Define $x_0 := \phi_0(p)$ and let $\psi_0 := \phi_0^{-1}: \Omega_0 \rightarrow U_0$ be the inverse map. Then:
$$T_pM = (\text{im }d\psi_0(x_0): \mathbb{} \mathbb{R}^m \rightarrow \mathbb{R}^k) $$
An inclusion argument is trivial to make, i.e. for a small enough $t$ and $\xi \in \mathbb{R}^m$, such that $x_0 + t \xi \in \Omega_0$, we can define a curve $\gamma: (-\epsilon, \epsilon) \rightarrow M$, such that $\gamma(t) := \psi_0(x_0 + t\xi)$. Naturally, we get:
$$\gamma(0) = p, \text{ } \dot{\gamma}(0) = \frac{d}{dt} \bigg|_{t=0} \psi_0(x_0 + t\xi) = d\psi_0(x_0) \xi$$
This shows that $d\psi_0\xi \in T_pM$, which is all fine. The author then goes to say that since $\dim \text{im }d\psi_0(x_0) = m$, the problem is solved.

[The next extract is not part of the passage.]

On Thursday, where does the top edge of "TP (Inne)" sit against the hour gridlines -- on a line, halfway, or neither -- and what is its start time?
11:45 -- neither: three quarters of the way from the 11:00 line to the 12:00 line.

I'm missing the justification behind this $\dim \text{im }d\psi_0(x_0) = m$. Indeed, given the smoothness of $\psi_0 := \phi_0^{-1}$ I assume some argument can be made regarding the rank/surjectivity of the Jacobian $d\psi(x_0)$ via some form of the inverse function theorem, but I just can't get my finger on it.
Otherwise, regarding $d\psi(x_0)$ as the best linear approximation to $\psi$ around $x_0$, one may write:
$$\psi(x_0 + t \xi) = \psi(x_0) + td\psi(x_0)\xi + o(\Vert \xi \Vert)$$
But given $m \neq k$ I find it non-trivial to argue for the surjectivity of $d\psi(x_0)$. A solution would be welcome.
The text I'm studying is Introduction to Differential Geometry, Robin and Salamon (18 April 2020 version), page 26.
We follow J. Milnor, Topology from the differentiable viewpoint, page 5, almost verbatim.
Since $\phi_0\colon U_0\to\Omega_0$ is a smooth mapping, we can choose an open set $W$ containing $p$ and a smooth map $F\colon W\to\mathbf{R}^m$ that coincides with $\phi_0$ on $W\cap U_0$. Letting $V=\phi_0(W\cap U_0)$ and writing $\iota\colon V\to\mathbf{R}^m$ for the inclusion map, we have $\iota=F\circ\psi_0$ and therefore $\text{id}_{\mathbf{R}^m}=dF_p\circ d(\psi_0)_{x_0}$. It follows that $d(\psi_0)_{x_0}$ has rank $m$, and hence its image $T_pM$ has dimension $m$.